The City of Victoria has given notice that it will pull out of a 1980 mutual aid agreement between the core fire departments as talks for an updated agreement have stalled.
In 2015, the city reached out to Oak Bay, Saanich and Esquimalt indicating the Victoria Fire Department wanted to work together to renew the old mutual aid agreement, which was already more than 30 years old at the time and promoted an “out-of-date response model,” explained Bill Eisenhauer, head of engagement for the City of Victoria.
At the end of August, five years after opening the discussion, Victoria served notice that it will no longer be participating in the 1980 agreement at the end of 120 days. This news came as a surprise to Oak Bay Mayor Kevin Murdoch, Saanich Mayor Fred Haynes and Esquimalt Mayor Barb Desjardins.
The four core municipalities have been in discussions for years and “waiting for the City of Victoria to come to the table,” so this notice came out of the blue, Haynes said. He added it’s likely a mediator will need to step in.
While it wasn’t a move Saanich Fire Chief Mike Burgess was expecting, he said he was happy to see it. He’s optimistic talks will finally move forward now that Victoria has implemented a deadline.
He emphasized the four fire departments need a mutual aid agreement because they don’t individually have the staff to meet industry standards for firefighters required at large fires.
Through collaboration, joint training and aligned procedures, the departments can ensure their approach to fire service is modern and provides citizens with the best service, he said.
Murdoch feels it may be time for the municipal governments to get involved to discuss “the right next step” and make a new firefighting agreement a priority. It’s been five years, we can do better and the agreement has to be modernized, he said.
The matter was brought to Esquimalt council Monday with Desjardins voicing concerns about it would mean for residents’ safety. She noted it’s unfortunate Victoria would opt out when the repercussions are unclear.
Esquimalt Fire Chief Chris Jancowski noted the township has mutual aid agreements with other municipalities and the Canadian Forces, which are enacted more often. With notice from Victoria, he said there’s a little more urgency now but there aren’t any insurmountable issues delaying a new agreement.
Eisenhauer emphasized Victoria is looking forward to ongoing discussions but noted that the 1980 agreement “has resulted in the potential for disproportionate costs to be borne by the City of Victoria in the absence of reciprocity.” To manage said costs while still providing effective regional fire service, Victoria has proposed a cost recovery strategy for future firefighting mutual aid.
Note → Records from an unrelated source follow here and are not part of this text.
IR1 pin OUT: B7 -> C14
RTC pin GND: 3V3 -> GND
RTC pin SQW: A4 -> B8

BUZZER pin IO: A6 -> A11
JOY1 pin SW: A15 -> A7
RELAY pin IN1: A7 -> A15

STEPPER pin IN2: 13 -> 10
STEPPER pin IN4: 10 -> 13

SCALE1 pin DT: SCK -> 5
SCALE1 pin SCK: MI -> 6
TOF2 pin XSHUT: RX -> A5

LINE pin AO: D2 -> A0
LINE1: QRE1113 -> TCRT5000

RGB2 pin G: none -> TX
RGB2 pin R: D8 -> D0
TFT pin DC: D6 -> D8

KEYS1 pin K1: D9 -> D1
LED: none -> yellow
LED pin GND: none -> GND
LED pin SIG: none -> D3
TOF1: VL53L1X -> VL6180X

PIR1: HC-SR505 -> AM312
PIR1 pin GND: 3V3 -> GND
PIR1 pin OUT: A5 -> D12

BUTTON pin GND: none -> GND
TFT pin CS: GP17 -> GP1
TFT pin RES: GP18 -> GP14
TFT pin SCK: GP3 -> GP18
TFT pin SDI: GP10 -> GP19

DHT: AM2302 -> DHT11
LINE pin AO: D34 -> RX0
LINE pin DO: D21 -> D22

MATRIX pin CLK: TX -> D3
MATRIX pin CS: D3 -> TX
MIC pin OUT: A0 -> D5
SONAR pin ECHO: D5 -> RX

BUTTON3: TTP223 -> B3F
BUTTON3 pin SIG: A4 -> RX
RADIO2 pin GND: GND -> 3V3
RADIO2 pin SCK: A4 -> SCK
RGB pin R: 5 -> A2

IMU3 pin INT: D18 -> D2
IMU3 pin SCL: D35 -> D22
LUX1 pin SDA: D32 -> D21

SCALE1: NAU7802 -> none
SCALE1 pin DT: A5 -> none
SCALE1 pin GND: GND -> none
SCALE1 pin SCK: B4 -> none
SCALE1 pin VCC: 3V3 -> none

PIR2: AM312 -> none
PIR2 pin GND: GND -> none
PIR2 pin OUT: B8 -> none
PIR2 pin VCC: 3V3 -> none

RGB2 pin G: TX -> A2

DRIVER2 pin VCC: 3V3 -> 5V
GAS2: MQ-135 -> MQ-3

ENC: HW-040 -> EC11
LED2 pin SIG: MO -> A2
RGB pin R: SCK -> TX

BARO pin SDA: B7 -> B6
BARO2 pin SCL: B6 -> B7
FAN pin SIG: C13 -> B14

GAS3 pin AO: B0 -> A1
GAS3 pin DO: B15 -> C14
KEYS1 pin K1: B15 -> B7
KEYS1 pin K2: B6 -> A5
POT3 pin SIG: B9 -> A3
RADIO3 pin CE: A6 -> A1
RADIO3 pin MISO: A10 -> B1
Burgess said Saanich would be open to a fee-for-service model but noted the data doesn’t support the concept that one municipality’s service will be disproportionate. Jancowski, however, doesn’t support a cost-based aid model because he feels “a good neighbour approach” requires give and take. He added that over time, the aid will balance out between municipalities while fees would create red tape.
Murdoch added that while many modern mutual aid agreements include fee-for-service, he’s worried it could create hesitation when calling on other departments for help.
In the meantime, Oak Bay Fire Chief Darren Hughes noted that regardless of an agreement, the public is safe and fire service will not be impacted. The goal is to maintain or improve fire service through a new agreement not reduce protection for citizens.
Bilateral aid agreements between the individual municipalities’ fire departments will not be impacted.